Records from a dataset
---

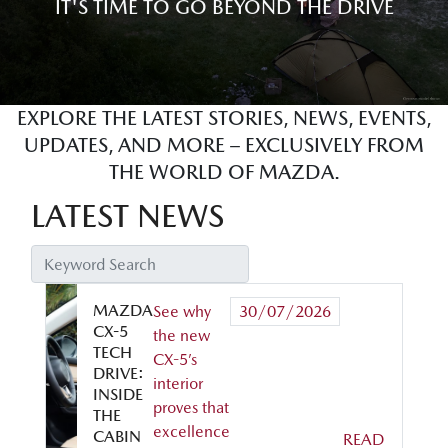
IT'S TIME TO GO BEYOND THE DRIVE
EXPLORE THE LATEST STORIES, NEWS, EVENTS,
UPDATES, AND MORE – EXCLUSIVELY FROM
THE WORLD OF MAZDA.
LATEST NEWS
MAZDA
See why
30/07/2026
CX-5
the new
TECH
CX-5’s
DRIVE:
interior
INSIDE
proves that
THE
excellence
CABIN
READ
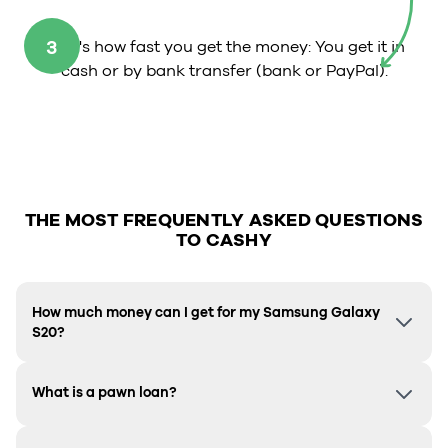
3
That's how fast you get the money: You get it in
cash or by bank transfer (bank or PayPal).
THE MOST FREQUENTLY ASKED QUESTIONS
TO CASHY
How much money can I get for my Samsung Galaxy
S20?
What is a pawn loan?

---

PROBLEM DESCRIPTION: Going through the entries above, count each line that has the word "money" and report only the count.

TASK OUTPUT: 2